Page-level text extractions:
######

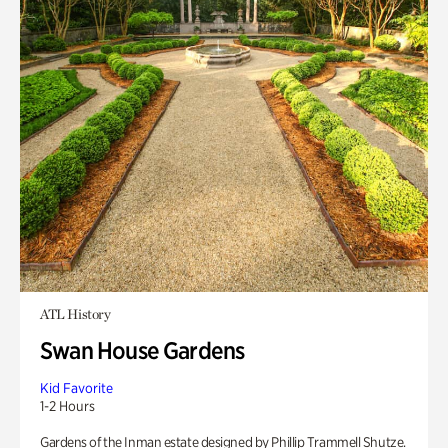
ATL History
Swan House Gardens
Kid Favorite
1-2 Hours
Gardens of the Inman estate designed by Phillip Trammell Shutze.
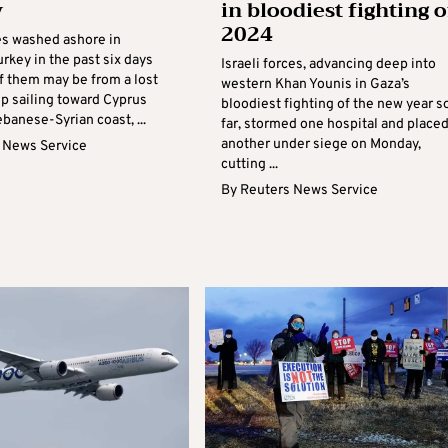
y
in bloodiest fighting o
2024
es washed ashore in
rkey in the past six days
Israeli forces, advancing deep into
f them may be from a lost
western Khan Younis in Gaza’s
ip sailing toward Cyprus
bloodiest fighting of the new year s
banese-Syrian coast, ...
far, stormed one hospital and place
another under siege on Monday,
 News Service
cutting ...
By
Reuters News Service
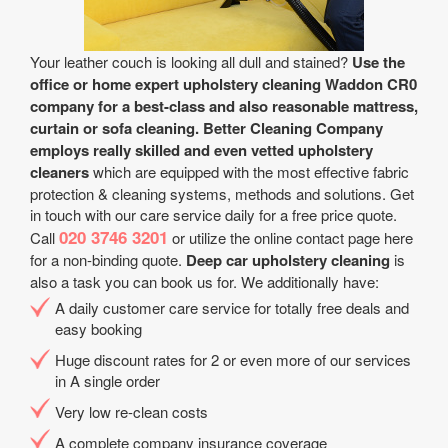
Your leather couch is looking all dull and stained?
Use the
office or home expert upholstery cleaning Waddon CR0
company for a best-class and also reasonable mattress,
curtain or sofa cleaning.
Better Cleaning Company
employs really skilled and even vetted upholstery
cleaners
which are equipped with the most effective fabric
protection & cleaning systems, methods and solutions. Get
in touch with our care service daily for a free price quote.
020 3746 3201
Call
or utilize the online contact page here
for a non-binding quote.
Deep car upholstery cleaning
is
also a task you can book us for. We additionally have:
A daily customer care service for totally free deals and
easy booking
Huge discount rates for 2 or even more of our services
in A single order
Very low re-clean costs
A complete company insurance coverage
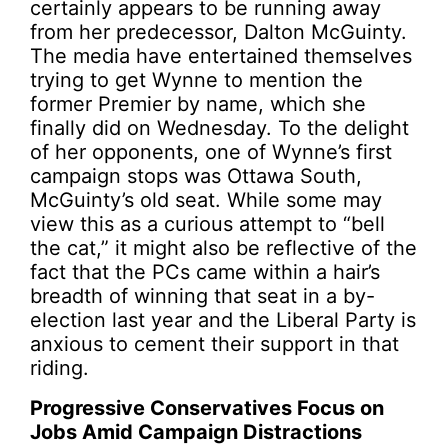
certainly appears to be running away
from her predecessor, Dalton McGuinty.
The media have entertained themselves
trying to get Wynne to mention the
former Premier by name, which she
finally did on Wednesday. To the delight
of her opponents, one of Wynne’s first
campaign stops was Ottawa South,
McGuinty’s old seat. While some may
view this as a curious attempt to “bell
the cat,” it might also be reflective of the
fact that the PCs came within a hair’s
breadth of winning that seat in a by-
election last year and the Liberal Party is
anxious to cement their support in that
riding.
Progressive Conservatives Focus on
Jobs Amid Campaign Distractions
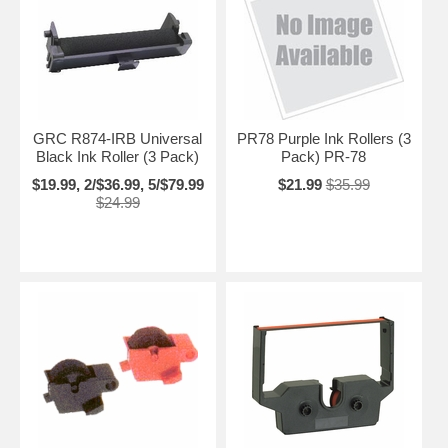
GRC R874-IRB Universal
PR78 Purple Ink Rollers (3
Black Ink Roller (3 Pack)
Pack) PR-78
$19.99, 2/$36.99, 5/$79.99
$21.99
$35.99
$24.99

######

## DESCRIPTION OF THE TASK
"that" is the string to look for; please copy every line of the records above where it appears.

## TASK ANSWER
fact that the PCs came within a hair’s
breadth of winning that seat in a by-
anxious to cement their support in that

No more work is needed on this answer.